2020年经济学人 法国大厨米歇尔·鲁克斯(4)(在线收听

There, as the Waterside Inn reinforced its reputation (and kept its stars) with quenelles de brochet and his own sublime tarte Tatin, he could make a public virtue of being classic and old-fashioned. The dining rooms were padded deep with chintz. His wine cellar was exclusively French, for he loved his bordeaux and burgundies too well to stray—going to Bordeaux every year to taste the en primeur vintage, and cultivating his own vineyard at his villa near Saint-Tropez.

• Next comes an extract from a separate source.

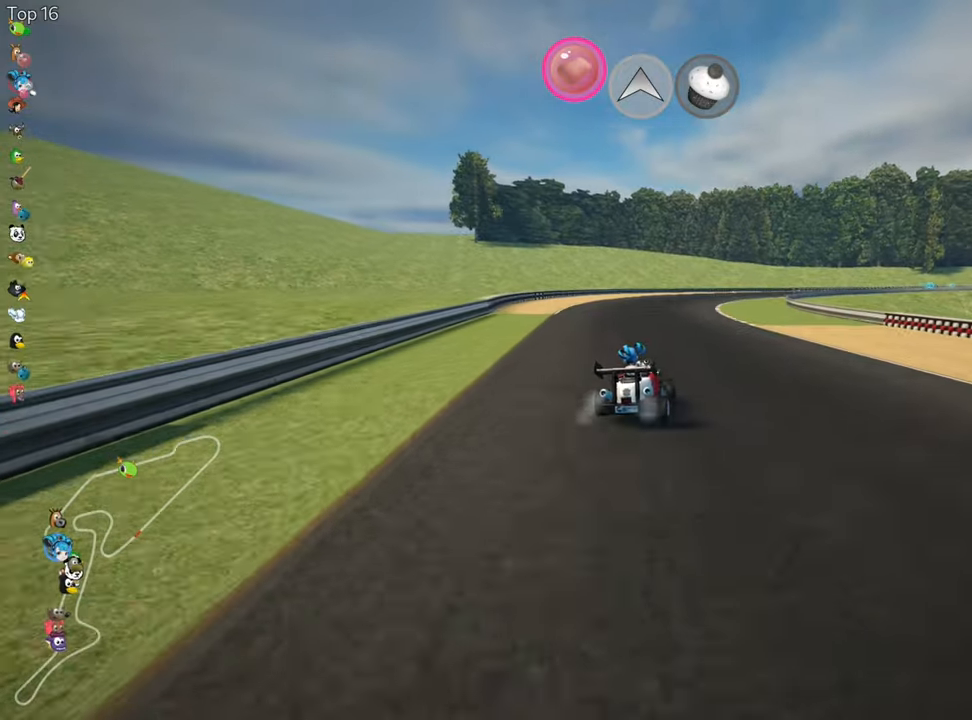
{"keys": ["left", "skid", "up"], "events": []}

在那里,凭借名菜可内乐和他自己的上等苹果派,水畔客栈声誉得到增强(并保持了餐厅的星级),他使古典和守旧成为一种公共美德。餐厅里铺了厚厚的印花棉布。米歇尔的酒窖完全是法式的,因为他太爱波尔多和勃艮第葡萄酒了,所以他每年都去波尔多品尝期酒,在圣特罗佩附近的别墅里种植自己的葡萄园。

Nouvelle cuisine passed him by: on his menus butter featured everywhere, irreplaceable and indispensable. And bad manners never ceased to infuriate him. The new generation of celebrity chefs struck him as sadly insecure, even unbalanced, using dreadful words and treating their underlings like dirt. He himself was kind to his chefs, and his kitchen was happy. He did not need to blanch their heads in boiling water to make sure he kept them. Had Britain really changed, then, since his arrival? He sometimes wondered.

新式烹饪与他擦肩而过:在他的菜单上,黄油无处不在,无可替代,不可或缺。不礼貌的举止总是让他生气。米歇尔觉得新一代的名厨可悲地缺乏安全感,甚至精神错乱,说着可怕的话,把下属不当人看。他自己对他的厨师很友好,厨房里是快乐的气氛。他不需要把他们的头泡在沸水里来确保他们不离开。米歇尔有时候就好奇,自从他来了之后,英国真的变了吗?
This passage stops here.